Комната Эмили не была выкрашена в черный или алый цвет, на полу не оказалось пентаграммы, а в коробке с безделушками ложечки для кокаина; в ящике с бельем я не увидел плеток, не нашел и водки в ее письменном столе. Но было ясно, что тот, кто жил в этой комнате, находился в процессе изменения. Мебель — белая, с золотой каймой, французский антиквариат, кровать бронзовая, покрывало чистое и белое. У окна с видом на море стоял письменный стол. Вид открывался бы, вероятно, потрясающий, если можно было бы что-то увидеть сквозь все сгущающийся туман. По не слишком запыленному прямоугольнику на столе становилось ясно, что там стоял ноутбук; рядом белый телефон без определителя номера. Имелись там записи лекций и учебники по патологии, анатомии и микробиологии; никаких дневников и записных книжек; также проигрыватель и несколько компакт-дисков: Бритни, Кристина и несколько мальчиковых групп. На книжных полках среди яркой детской литературы затерялись две книги Наоми, «Вулф и Клайн» и несколько томов Эллис Миллер, психотерапевта, которая считает, что все мы дети, над которыми в той или иной форме издевались и все это вина родителей. Были там словари по мифологии и фразеологии и несколько книг о предполагаемых свойствах и возможностях применения кристаллов. Ее гардероб и ящики рассказали ту же историю, которую поведал мне ее отец. Три четверти шмоток были довольно скромными, школьными, затем вдруг возникло красное атласное платье, кожаные куртки, чулки в сеточку, туфли на высоких шпильках. В ее шкатулке для драгоценностей я нашел несколько маленьких золотых цепочек, браслетов и пару-тройку медалей за победу в соревнованиях по плаванию. На зеркале у туалетного столика висело множество готических крестов, цепей, бус и браслетов с камнями. Я взял в руки серебряный браслет, украшенный зелеными камнями с красными вкраплениями. Они напоминали уменьшенный вариант тех камней, которые я видел на бортиках садового пруда. На свету красные вкрапления напоминали вены в маленьком зеленом черепе.

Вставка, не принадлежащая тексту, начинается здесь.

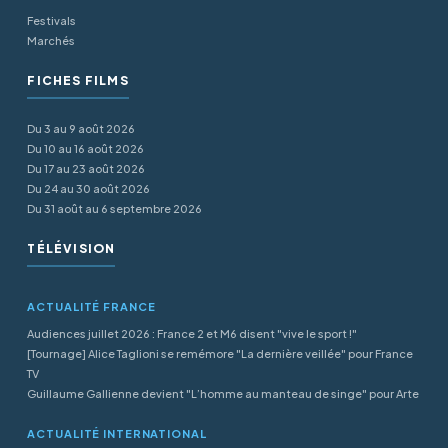
Festivals
Marchés
FICHES FILMS
Du 3 au 9 août 2026
Du 10 au 16 août 2026
Du 17 au 23 août 2026
Du 24 au 30 août 2026
Du 31 août au 6 septembre 2026
TÉLÉVISION
ACTUALITÉ FRANCE
Audiences juillet 2026 : France 2 et M6 disent "vive le sport !"
[Tournage] Alice Taglioni se remémore "La dernière veillée" pour France
TV
Guillaume Gallienne devient "L’homme au manteau de singe" pour Arte
ACTUALITÉ INTERNATIONAL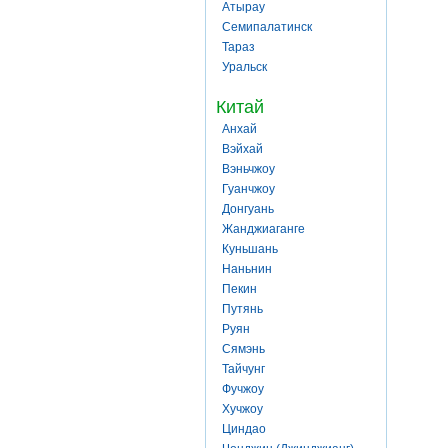
Атырау
Семипалатинск
Тараз
Уральск
Китай
Анхай
Вэйхай
Вэньчжоу
Гуанчжоу
Донгуань
Жанджиаганге
Куньшань
Наньнин
Пекин
Путянь
Руян
Сямэнь
Тайчунг
Фучжоу
Хучжоу
Циндао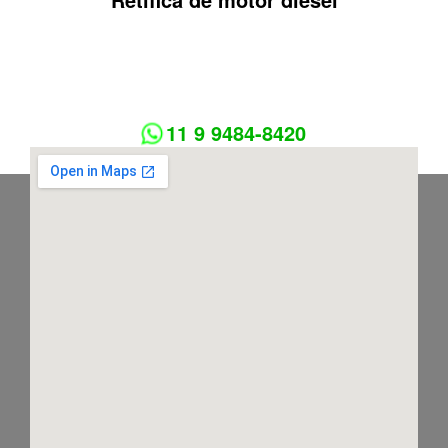
11 9 9484-8420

Под кроватью я обнаружил великолепно сделанный кукольный домик с зубчатыми стенами, башнями и башенками. Задние двери открывались, давая возможность увидеть обычную кукольную мебель и набор игрушечных фигур. Крыша не открывалась ни с одной из сторон. Домик стоял на широкой деревянной платформе. К нему вела подъездная дорожка, по ее краям — пластмассовые деревья; с задней стороны имелся круглый пруд, края его были сделаны из склеенной гальки. Толстый слой пыли лежал на всем, как прожитые годы; нетрудно догадаться, что играли с этим домиком в последний раз очень давно.
Я просмотрел всю одежду, где имелись карманы, но не нашел ни обрывков бумаги, ни билетов на транспорт; под кроватью тоже ничего не было — никаких коробок с письмами, сувенирами или фотографиями. Я пролистал книги — ничего. Только из самой старой вывалился сухой осенний лист. Неужели Эмили забрала с собой все личное, или у нее изначально просто ничего такого не существовало? Я услышал, как Джессика зовет меня по имени. Я сделал единственное, что пришло в голову: нажал на телефоне кнопку «повтор».